(Problems to work on):
- 1) In the forum post, how long after the writer arrived at the place did he show up?
- 2) Quote the forum post from "I won't bore" up to and including "cheer me up.".

(Passage):
Not fair!!!

iVillage Member
Registered: 12-28-2004
Not fair!!!
4
Mon, 04-11-2005 - 1:14pm

First, thank you id, free and jenn for your responses to my other thread. Your advice is very helpful.

My weekend was filled with so much joy as well as sadness. He called again on Friday, this time, I was out of my office so he left a vm and then called my cell. I actually WANTED to pick up? Thankfully I didn't. One of my closest friends invited me out for a drink that night and the girls were having dinner with their dad so I agreed to go.

Well, between him living in the same town that I do, he works in the same town where my best friend lives. However, I purposely do not step foot in any of his "hangouts" and silly me to think he would do the same. I met with her in a place that she and I have hung out at for YEARS, we know the owners and we are quite comfortable there to sit and chat. Well, when I got there he shows up 20 mins later. My eyes filled with tears, my stomach in knots and my head began to pound. Mind you, I was laughing and enjoying myself until he walked in.

I won't bore you with the details, I tried leaving, he grabbed my arm and began his sobbing. With tears running down my face, I looked him in the eye and practically begged him to leave me alone. My friend walked up to him (she knows) and told him, "This isn't fair to her, nor is it right. You've made your decision, let her be!" We got in my car and left. Luckily for me, my friend managed to cheer me up.

He called Saturday and Sunday, both of which I didn't answer. His vm's are all about the "I love you", "I just need more time", "I haven't been 'physical' with her, nor do I want too", "I'm here because of my DD", "I will find the strength to do what I have to do, I just can't be rushed", "Please say you'll hold on", "I can't bear to lose you"....BLAH...BLAH...BLAH...BLAH!!

I enjoyed the weekend with my friends, family and of course my two adorable DD's. But not with a few tears and moments of sheer rage in between both days. I couldn't sleep last night and I actually miss him horribly. He is being selfish, he want's me to hold on until he is "ready". I can't beleive this mess.

How can I make any progress if he continue's to torture me this way? I'm trying to be strong and it's incredibly difficult as is let alone him appearing everywhere? One of his messages even said that he went to my house with his DD in the car to see me? Why would he do such a thing, I became so close with her that she would even call me "mommy"?? He knows that I miss her as much as I miss him, why would he do that to the both of us??

Part of me feels that yes, he does love me and wants to be with me but he can't be "strong" enough to "let go", in the meantime, I can't be what he wants me to be? He said on the last message that if nothing else, please be his friend, he needs to know that he hasn't lost me "completely". A) I CAN'T BE HIS FRIEND???? B) Even if we TRIED, with how intense he and I are emotionally, it would be minutes before we are both crying/hugging one another. I can't take this...

Enough rambling...thank you all so much for all your kind advice. Please, help me get through this...

Doves

BTW, special {{{{{HUGS}}}}}} to you Jenn, I can imagine what your going through and I know it's painful, maybe if you talk to him and explain to him what your needs are emotionally before he goes, he might understand a bit more? Either way, keep me posted.

(Dataset extract):

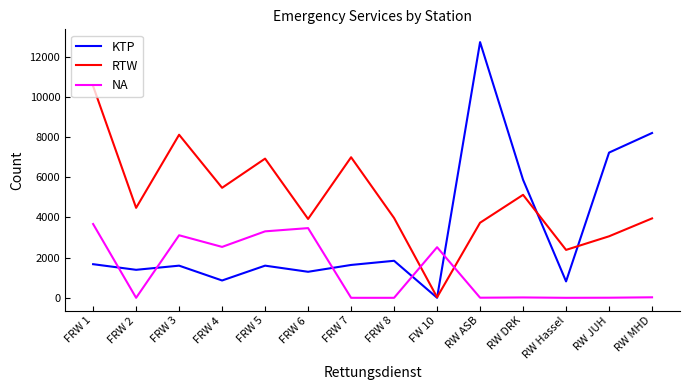

Is it true that NA equals 0 at FRW 8?

True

(Activity answers):
- 1) He showed up 20 minutes later.

- 2)
I won't bore you with the details, I tried leaving, he grabbed my arm and began his sobbing. With tears running down my face, I looked him in the eye and practically begged him to leave me alone. My friend walked up to him (she knows) and told him, "This isn't fair to her, nor is it right. You've made your decision, let her be!" We got in my car and left. Luckily for me, my friend managed to cheer me up.